- Instructions for the task: Transcribe each line of the records below exactly, excluding any embedded images.

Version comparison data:
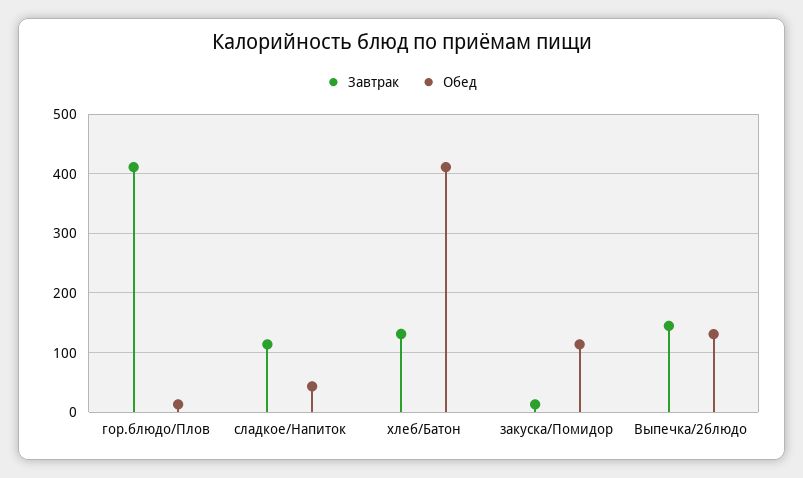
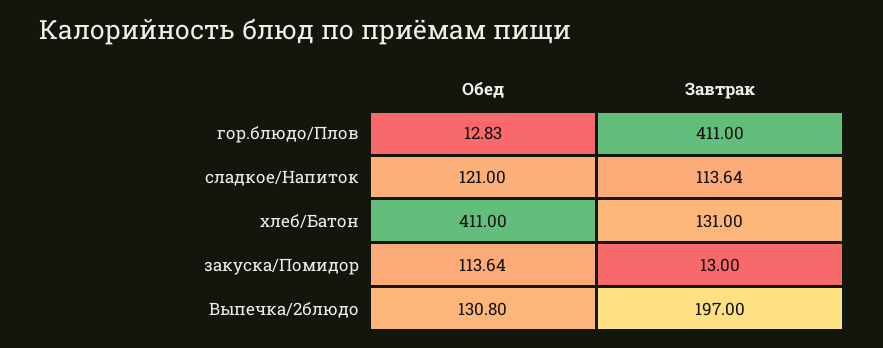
  {
    "Завтрак": {
      "гор.блюдо/Плов": 411,
      "сладкое/Напиток": 113.64,
      "хлеб/Батон": 131,
      "закуска/Помидор": 13,
-     "Выпечка/2блюдо": 140
+     "Выпечка/2блюдо": 197
    },
    "Обед": {
      "гор.блюдо/Плов": 12.83,
-     "сладкое/Напиток": 40,
+     "сладкое/Напиток": 121,
      "хлеб/Батон": 411,
      "закуска/Помидор": 113.64,
      "Выпечка/2блюдо": 130.8
    }
  }

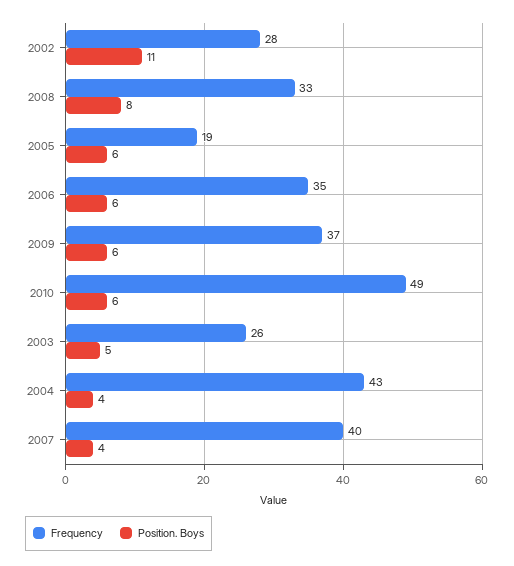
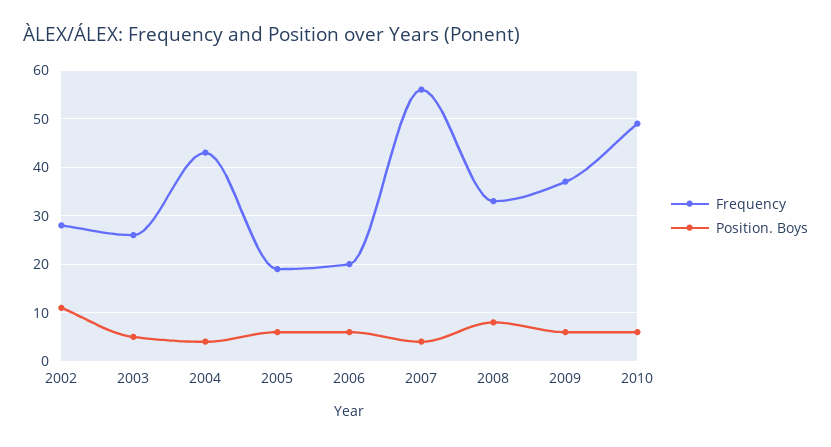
  {
    "Frequency": {
      "2002": 28,
      "2008": 33,
      "2005": 19,
-     "2006": 35,
+     "2006": 20,
      "2009": 37,
      "2010": 49,
      "2003": 26,
      "2004": 43,
-     "2007": 40
+     "2007": 55
    },
    "Position. Boys": {
      "2002": 11,
      "2008": 8,
      "2005": 6,
      "2006": 6,
      "2009": 6,
      "2010": 6,
      "2003": 5,
      "2004": 4,
      "2007": 4
    }
  }

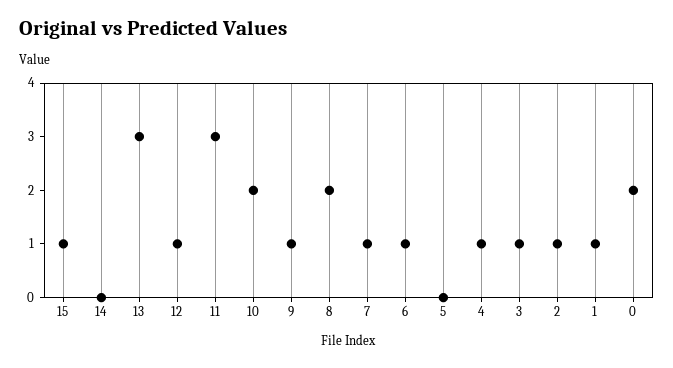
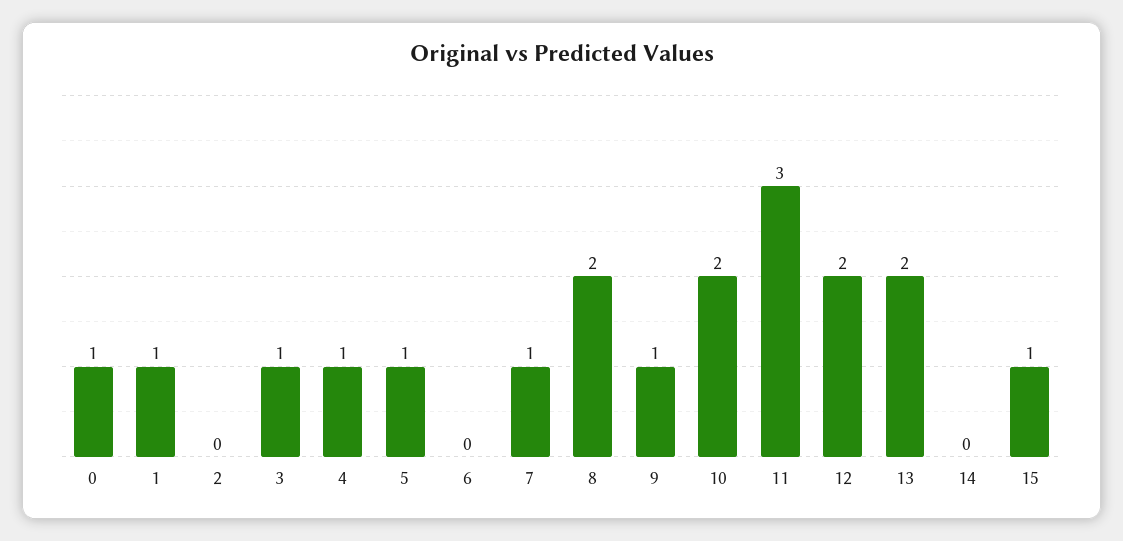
  {
    "15": 1,
    "14": 0,
-   "13": 3,
+   "13": 2,
-   "12": 1,
+   "12": 2,
    "11": 3,
    "10": 2,
    "9": 1,
    "8": 2,
    "7": 1,
-   "6": 1,
+   "6": 0,
-   "5": 0,
+   "5": 1,
    "4": 1,
    "3": 1,
-   "2": 1,
+   "2": 0,
    "1": 1,
-   "0": 2
+   "0": 1
  }

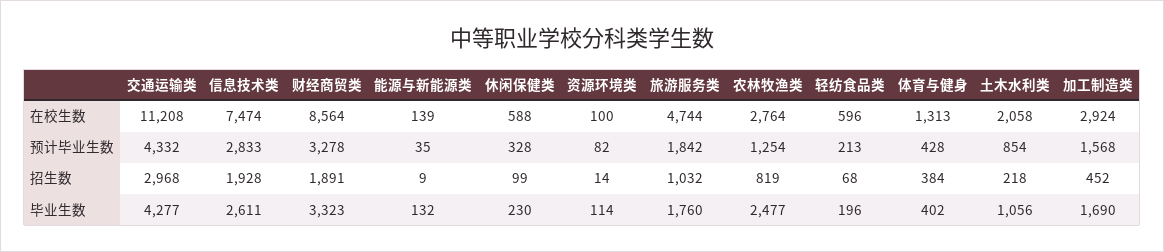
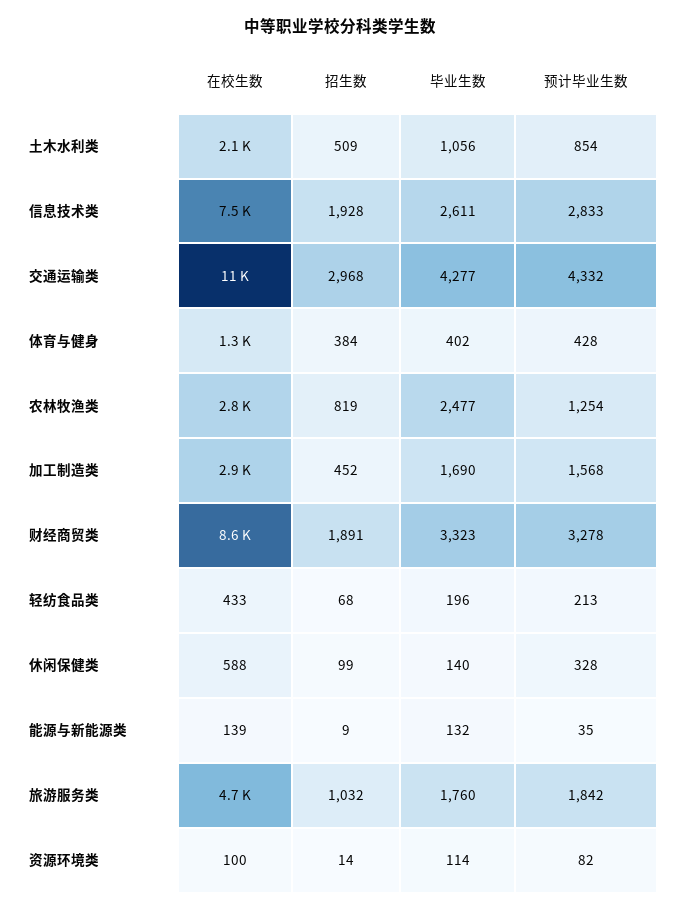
  {
    "交通运输类": {
      "在校生数": 11208,
      "预计毕业生数": 4332,
      "招生数": 2968,
      "毕业生数": 4277
    },
    "信息技术类": {
      "在校生数": 7474,
      "预计毕业生数": 2833,
      "招生数": 1928,
      "毕业生数": 2611
    },
    "财经商贸类": {
      "在校生数": 8564,
      "预计毕业生数": 3278,
      "招生数": 1891,
      "毕业生数": 3323
    },
    "能源与新能源类": {
      "在校生数": 139,
      "预计毕业生数": 35,
      "招生数": 9,
      "毕业生数": 132
    },
    "休闲保健类": {
      "在校生数": 588,
      "预计毕业生数": 328,
      "招生数": 99,
-     "毕业生数": 230
+     "毕业生数": 140
    },
    "资源环境类": {
      "在校生数": 100,
      "预计毕业生数": 82,
      "招生数": 14,
      "毕业生数": 114
    },
    "旅游服务类": {
      "在校生数": 4744,
      "预计毕业生数": 1842,
      "招生数": 1032,
      "毕业生数": 1760
    },
    "农林牧渔类": {
      "在校生数": 2764,
      "预计毕业生数": 1254,
      "招生数": 819,
      "毕业生数": 2477
    },
    "轻纺食品类": {
-     "在校生数": 596,
+     "在校生数": 433,
      "预计毕业生数": 213,
      "招生数": 68,
      "毕业生数": 196
    },
    "体育与健身": {
      "在校生数": 1313,
      "预计毕业生数": 428,
      "招生数": 384,
      "毕业生数": 402
    },
    "土木水利类": {
      "在校生数": 2058,
      "预计毕业生数": 854,
-     "招生数": 218,
+     "招生数": 509,
      "毕业生数": 1056
    },
    "加工制造类": {
      "在校生数": 2924,
      "预计毕业生数": 1568,
      "招生数": 452,
      "毕业生数": 1690
    }
  }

- Response box:
  {
    "Завтрак": {
      "гор.блюдо/Плов": 411,
      "сладкое/Напиток": 113.64,
      "хлеб/Батон": 131,
      "закуска/Помидор": 13,
-     "Выпечка/2блюдо": 140
+     "Выпечка/2блюдо": 197
    },
    "Обед": {
      "гор.блюдо/Плов": 12.83,
-     "сладкое/Напиток": 40,
+     "сладкое/Напиток": 121,
      "хлеб/Батон": 411,
      "закуска/Помидор": 113.64,
      "Выпечка/2блюдо": 130.8
    }
  }

  {
    "Frequency": {
      "2002": 28,
      "2008": 33,
      "2005": 19,
-     "2006": 35,
+     "2006": 20,
      "2009": 37,
      "2010": 49,
      "2003": 26,
      "2004": 43,
-     "2007": 40
+     "2007": 55
    },
    "Position. Boys": {
      "2002": 11,
      "2008": 8,
      "2005": 6,
      "2006": 6,
      "2009": 6,
      "2010": 6,
      "2003": 5,
      "2004": 4,
      "2007": 4
    }
  }

  {
    "15": 1,
    "14": 0,
-   "13": 3,
+   "13": 2,
-   "12": 1,
+   "12": 2,
    "11": 3,
    "10": 2,
    "9": 1,
    "8": 2,
    "7": 1,
-   "6": 1,
+   "6": 0,
-   "5": 0,
+   "5": 1,
    "4": 1,
    "3": 1,
-   "2": 1,
+   "2": 0,
    "1": 1,
-   "0": 2
+   "0": 1
  }

  {
    "交通运输类": {
      "在校生数": 11208,
      "预计毕业生数": 4332,
      "招生数": 2968,
      "毕业生数": 4277
    },
    "信息技术类": {
      "在校生数": 7474,
      "预计毕业生数": 2833,
      "招生数": 1928,
      "毕业生数": 2611
    },
    "财经商贸类": {
      "在校生数": 8564,
      "预计毕业生数": 3278,
      "招生数": 1891,
      "毕业生数": 3323
    },
    "能源与新能源类": {
      "在校生数": 139,
      "预计毕业生数": 35,
      "招生数": 9,
      "毕业生数": 132
    },
    "休闲保健类": {
      "在校生数": 588,
      "预计毕业生数": 328,
      "招生数": 99,
-     "毕业生数": 230
+     "毕业生数": 140
    },
    "资源环境类": {
      "在校生数": 100,
      "预计毕业生数": 82,
      "招生数": 14,
      "毕业生数": 114
    },
    "旅游服务类": {
      "在校生数": 4744,
      "预计毕业生数": 1842,
      "招生数": 1032,
      "毕业生数": 1760
    },
    "农林牧渔类": {
      "在校生数": 2764,
      "预计毕业生数": 1254,
      "招生数": 819,
      "毕业生数": 2477
    },
    "轻纺食品类": {
-     "在校生数": 596,
+     "在校生数": 433,
      "预计毕业生数": 213,
      "招生数": 68,
      "毕业生数": 196
    },
    "体育与健身": {
      "在校生数": 1313,
      "预计毕业生数": 428,
      "招生数": 384,
      "毕业生数": 402
    },
    "土木水利类": {
      "在校生数": 2058,
      "预计毕业生数": 854,
-     "招生数": 218,
+     "招生数": 509,
      "毕业生数": 1056
    },
    "加工制造类": {
      "在校生数": 2924,
      "预计毕业生数": 1568,
      "招生数": 452,
      "毕业生数": 1690
    }
  }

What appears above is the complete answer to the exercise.